I attempted to run multiple chains following p.28 of the cmdstan-guide-2.19.1.pdf but the chains would run sequentially.
Following @bbbales2’s suggestion, I now run the multiple chains in parallel as batch jobs on the cluster:
In the .sh shell script to be submitted with the qsub command, put down
#PBS -t 1-4
cd ~/cmdstan-2.19.1
time ../SSM0.5.2dev sample algorithm=hmc metric=dense_e adapt delta=0.8 \
id=$PBS_ARRAYID data file=../SSM_data.dat output file=samples$PBS_ARRAYID.csv
The -t 1-4 option of the PBS command schedules an array of jobs (1 to 4). The different job numbers will be captured by the environment variable $PBS_ARRAYID as explained in this page.
The second line changes the directory to cmdstan directory that must be the location to use the sampling command in the third line
the inclusion of time in the third line keeps track of the wall time. I need to run the compiled version of the .stan file (in my case SSM0.5.2dev) located in my home directory, which is a level up from the cmdstan directory.
(In my case only, I need to use the metric=dense_e option, instead of the default choice metric=diag_e.)
The output file=samples$PBS_ARRAYID.csv specifies that the sampling output files would be samples1.csv, ... samples4.csv located in the cmdstan directory (a path could have been added to place the output files elsewhere).
Note: Different clusters use different approaches to specify an array of batch jobs. See this post for the case of another cluster. See also this reply to the post.

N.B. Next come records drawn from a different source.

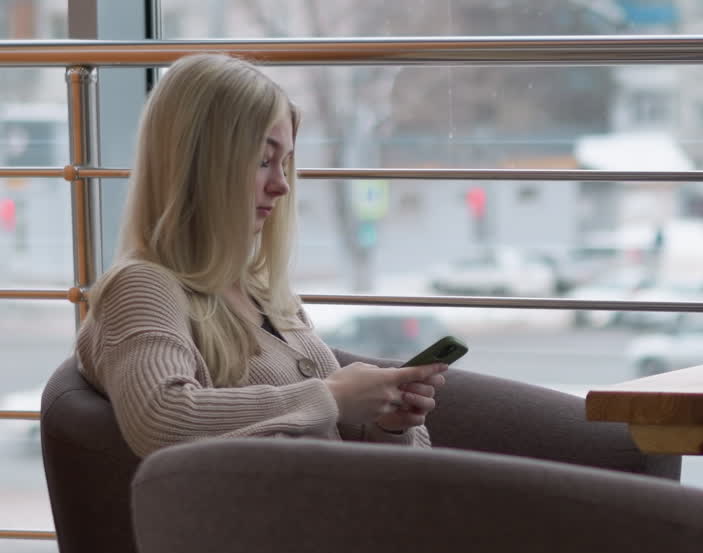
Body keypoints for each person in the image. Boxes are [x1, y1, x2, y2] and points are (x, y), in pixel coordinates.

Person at [76, 53, 447, 458]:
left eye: (285, 163)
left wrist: (387, 425)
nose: (282, 186)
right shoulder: (142, 286)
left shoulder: (258, 289)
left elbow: (340, 435)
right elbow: (162, 417)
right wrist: (332, 397)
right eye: (263, 161)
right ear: (198, 165)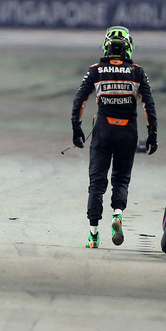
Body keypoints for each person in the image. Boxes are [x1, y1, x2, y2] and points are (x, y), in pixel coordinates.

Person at [70, 26, 157, 248]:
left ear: (107, 47)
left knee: (96, 183)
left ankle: (93, 235)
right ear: (128, 47)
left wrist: (76, 127)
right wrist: (152, 134)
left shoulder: (95, 70)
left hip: (103, 131)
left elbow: (80, 100)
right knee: (121, 178)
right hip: (128, 132)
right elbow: (149, 105)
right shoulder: (138, 72)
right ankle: (117, 213)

It’s been a while since I ran cmdstan on our cluster w/ multithreading, but when I was it looked like the timed outputs in the CSVs weren’t matching up with the actual walltime for each chain (CSV time was much longer than actual runtime), so I was using time to time them. Maybe OP is having a similar issue?

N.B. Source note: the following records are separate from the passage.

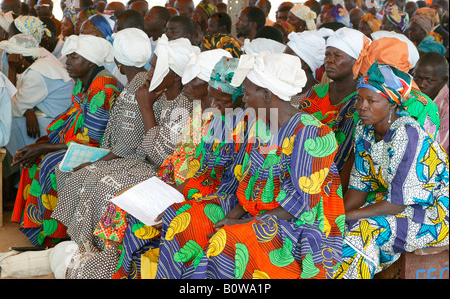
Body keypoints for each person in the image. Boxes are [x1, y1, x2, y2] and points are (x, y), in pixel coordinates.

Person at [156, 52, 345, 279]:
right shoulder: (259, 126)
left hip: (294, 227)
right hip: (250, 210)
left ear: (266, 94)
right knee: (179, 217)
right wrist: (234, 216)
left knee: (227, 242)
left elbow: (299, 205)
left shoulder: (312, 133)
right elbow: (244, 181)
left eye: (246, 94)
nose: (243, 100)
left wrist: (243, 223)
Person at [52, 35, 196, 265]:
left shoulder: (183, 105)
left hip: (163, 171)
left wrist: (145, 107)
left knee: (106, 186)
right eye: (151, 64)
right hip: (150, 162)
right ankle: (81, 245)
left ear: (176, 75)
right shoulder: (160, 93)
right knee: (88, 175)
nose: (149, 72)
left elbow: (158, 158)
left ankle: (99, 255)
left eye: (155, 66)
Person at [97, 50, 237, 279]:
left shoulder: (226, 123)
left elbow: (211, 175)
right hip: (175, 182)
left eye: (193, 81)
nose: (185, 86)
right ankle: (112, 264)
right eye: (186, 79)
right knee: (121, 201)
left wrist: (170, 190)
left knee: (139, 214)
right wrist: (159, 185)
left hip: (195, 190)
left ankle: (123, 269)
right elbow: (176, 160)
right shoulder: (200, 113)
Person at [334, 62, 449, 279]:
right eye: (359, 99)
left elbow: (398, 202)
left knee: (363, 231)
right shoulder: (365, 130)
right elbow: (358, 188)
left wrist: (348, 216)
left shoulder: (408, 135)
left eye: (372, 101)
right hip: (397, 206)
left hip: (434, 214)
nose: (362, 106)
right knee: (331, 225)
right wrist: (335, 215)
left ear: (392, 104)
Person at [10, 34, 121, 247]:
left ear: (90, 62)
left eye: (74, 57)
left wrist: (44, 147)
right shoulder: (83, 81)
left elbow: (91, 141)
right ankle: (39, 230)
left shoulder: (103, 88)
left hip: (100, 149)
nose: (67, 62)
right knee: (32, 153)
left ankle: (55, 238)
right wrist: (41, 145)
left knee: (50, 164)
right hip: (81, 141)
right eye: (68, 56)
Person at [300, 27, 371, 190]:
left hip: (339, 179)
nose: (329, 60)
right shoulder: (315, 93)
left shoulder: (362, 100)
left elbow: (353, 154)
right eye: (327, 55)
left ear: (357, 61)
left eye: (337, 55)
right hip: (304, 169)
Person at [0, 33, 74, 156]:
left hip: (59, 126)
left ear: (19, 57)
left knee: (10, 124)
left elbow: (12, 107)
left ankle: (18, 164)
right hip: (60, 119)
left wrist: (12, 69)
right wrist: (29, 112)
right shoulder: (44, 62)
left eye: (8, 56)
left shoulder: (36, 73)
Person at [414, 52, 449, 154]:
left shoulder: (446, 108)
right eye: (417, 77)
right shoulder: (412, 96)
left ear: (443, 80)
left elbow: (438, 152)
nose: (421, 84)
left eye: (428, 80)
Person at [285, 30, 326, 105]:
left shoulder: (319, 95)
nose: (283, 61)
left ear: (304, 65)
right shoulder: (283, 87)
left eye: (289, 58)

Indeed not necessary. The time part came from McElreath’s use of it in this post on a related topic. I didn’t realize the csv output also reports the info.

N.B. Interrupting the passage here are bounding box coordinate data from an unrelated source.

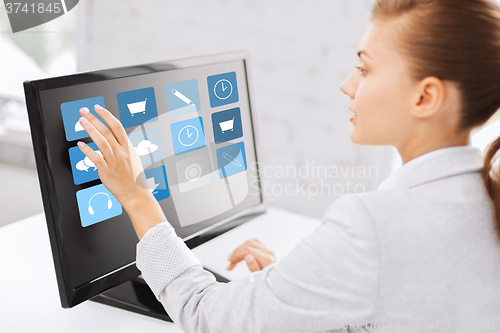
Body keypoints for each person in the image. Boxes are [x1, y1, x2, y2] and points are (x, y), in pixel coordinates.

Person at [76, 0, 500, 331]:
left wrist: (135, 193)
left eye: (365, 68)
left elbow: (208, 318)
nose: (347, 84)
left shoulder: (376, 226)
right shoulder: (484, 195)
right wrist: (303, 292)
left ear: (425, 97)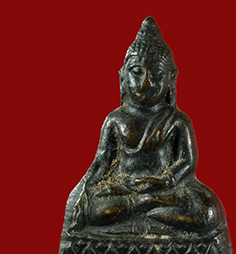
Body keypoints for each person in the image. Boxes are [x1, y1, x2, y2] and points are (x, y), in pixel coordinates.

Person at [70, 16, 222, 234]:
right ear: (123, 76)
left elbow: (187, 163)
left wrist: (164, 181)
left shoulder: (177, 120)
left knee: (209, 211)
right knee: (90, 210)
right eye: (136, 72)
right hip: (125, 188)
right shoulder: (115, 119)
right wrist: (87, 188)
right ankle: (147, 206)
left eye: (156, 74)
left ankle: (142, 208)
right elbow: (102, 163)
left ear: (171, 78)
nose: (145, 83)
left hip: (164, 188)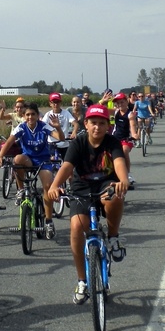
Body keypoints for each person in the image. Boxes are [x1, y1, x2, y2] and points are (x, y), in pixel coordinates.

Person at [46, 105, 128, 304]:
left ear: (108, 126)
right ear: (86, 124)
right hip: (81, 186)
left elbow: (118, 162)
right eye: (93, 123)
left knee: (112, 197)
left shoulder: (112, 142)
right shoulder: (79, 142)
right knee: (75, 227)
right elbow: (67, 166)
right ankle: (82, 281)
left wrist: (123, 180)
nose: (97, 128)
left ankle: (113, 238)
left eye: (102, 123)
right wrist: (55, 186)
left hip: (106, 183)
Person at [0, 102, 64, 236]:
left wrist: (58, 128)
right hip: (28, 158)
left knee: (48, 186)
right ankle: (21, 190)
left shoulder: (43, 126)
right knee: (17, 159)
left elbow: (60, 138)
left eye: (33, 114)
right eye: (27, 115)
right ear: (24, 116)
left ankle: (48, 221)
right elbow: (9, 142)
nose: (30, 117)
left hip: (43, 160)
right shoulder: (21, 127)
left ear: (38, 115)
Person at [111, 92, 137, 184]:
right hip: (115, 138)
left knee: (124, 150)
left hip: (126, 139)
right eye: (118, 103)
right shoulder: (116, 111)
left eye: (122, 102)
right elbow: (102, 110)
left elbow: (132, 125)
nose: (120, 105)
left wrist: (134, 135)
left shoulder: (130, 114)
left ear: (126, 102)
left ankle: (128, 174)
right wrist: (103, 101)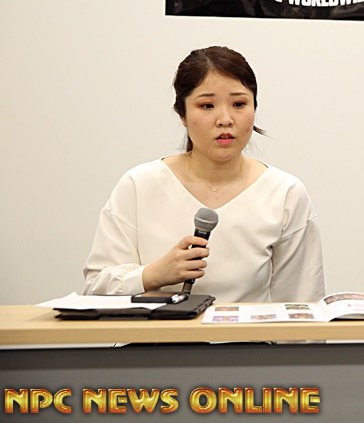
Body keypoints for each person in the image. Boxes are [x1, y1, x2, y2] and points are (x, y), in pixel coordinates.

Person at [83, 46, 324, 303]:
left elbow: (303, 304)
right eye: (207, 105)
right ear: (182, 114)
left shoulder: (285, 193)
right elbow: (95, 287)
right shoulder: (138, 185)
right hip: (156, 330)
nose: (225, 119)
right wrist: (153, 275)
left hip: (247, 330)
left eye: (239, 104)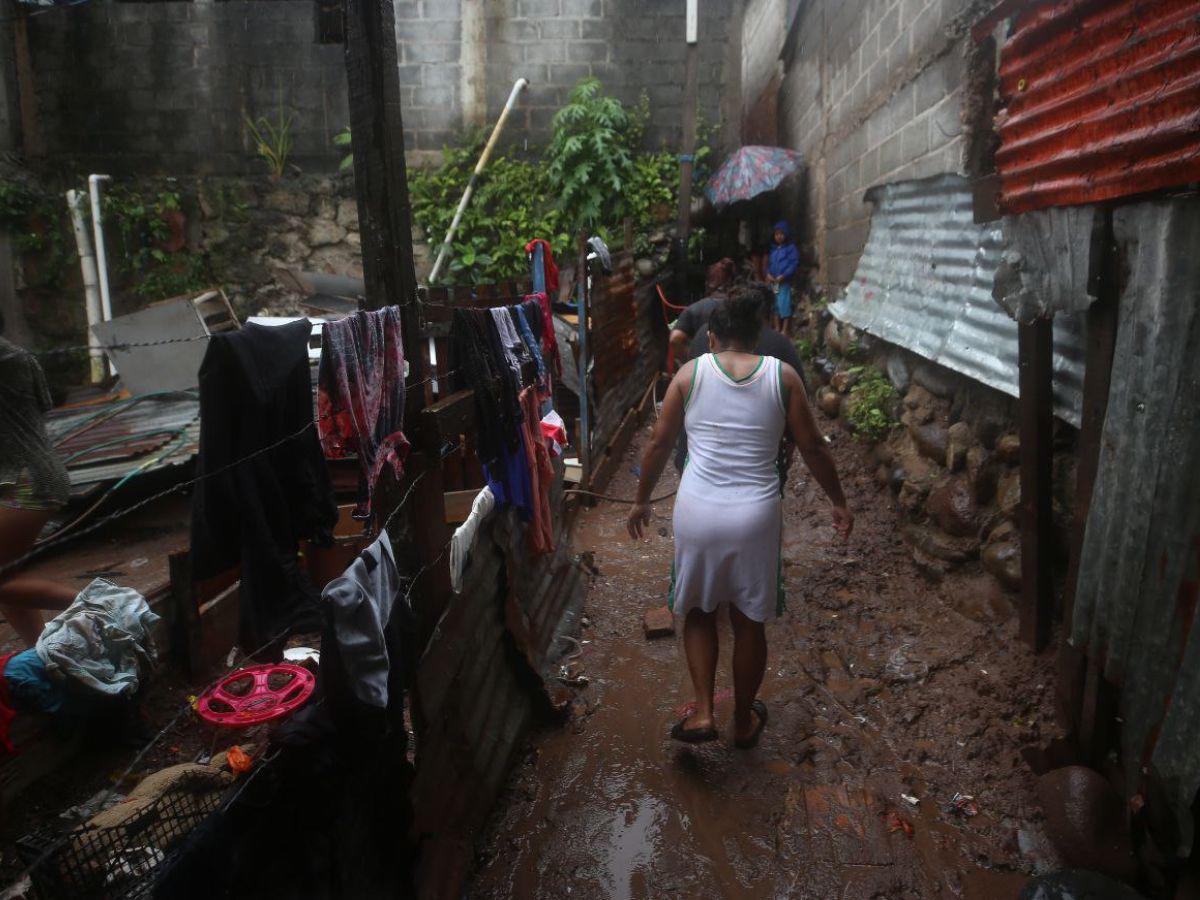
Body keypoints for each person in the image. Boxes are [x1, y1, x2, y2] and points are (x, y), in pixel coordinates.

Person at [627, 291, 852, 748]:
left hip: (698, 511)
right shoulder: (783, 376)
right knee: (750, 621)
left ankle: (704, 714)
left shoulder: (689, 375)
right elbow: (813, 447)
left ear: (711, 336)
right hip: (757, 516)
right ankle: (744, 721)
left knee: (699, 611)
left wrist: (641, 500)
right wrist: (838, 501)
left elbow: (658, 444)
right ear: (757, 337)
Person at [675, 282, 807, 473]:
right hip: (758, 472)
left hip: (695, 463)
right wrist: (790, 445)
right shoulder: (780, 347)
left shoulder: (702, 336)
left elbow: (661, 438)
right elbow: (801, 424)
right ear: (768, 313)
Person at [0, 337, 79, 645]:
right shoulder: (18, 357)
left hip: (27, 481)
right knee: (7, 582)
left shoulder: (9, 359)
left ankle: (110, 606)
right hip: (18, 476)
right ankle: (44, 654)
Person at [667, 257, 736, 370]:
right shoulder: (740, 309)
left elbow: (675, 339)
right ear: (731, 282)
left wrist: (689, 359)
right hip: (733, 371)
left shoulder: (695, 309)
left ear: (708, 283)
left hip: (701, 370)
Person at [767, 220, 800, 336]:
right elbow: (770, 265)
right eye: (776, 234)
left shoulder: (791, 248)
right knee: (775, 304)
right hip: (775, 283)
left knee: (784, 303)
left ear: (786, 234)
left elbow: (793, 264)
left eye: (781, 234)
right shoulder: (774, 251)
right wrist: (769, 274)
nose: (779, 236)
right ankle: (777, 327)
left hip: (784, 282)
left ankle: (785, 329)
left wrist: (784, 275)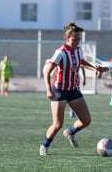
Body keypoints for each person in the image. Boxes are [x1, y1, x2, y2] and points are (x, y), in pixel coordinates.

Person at [40, 22, 97, 156]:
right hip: (59, 91)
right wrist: (48, 89)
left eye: (79, 39)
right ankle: (44, 145)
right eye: (74, 39)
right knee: (58, 124)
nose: (77, 42)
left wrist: (94, 68)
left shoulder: (78, 50)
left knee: (86, 120)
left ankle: (70, 132)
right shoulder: (60, 52)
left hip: (73, 90)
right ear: (67, 38)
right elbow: (47, 71)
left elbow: (81, 62)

Do you happen to know whether the command
bin/stansummary samples*.csv
has an option to report only the summary for selected parameters like rstan's
print(fit, c("alpha", "beta", ... ))
?
I am struggling to find a convenient way to examine the output from cmdstan.
I have a bunch of “derived” parameters due to non-centered reparametrization of correlated parameters, such as p_mu, p_sd, p_L, p_err for the original parameter p. My primary interest is in the original parameters. The variation lets me filter out those derived parameters.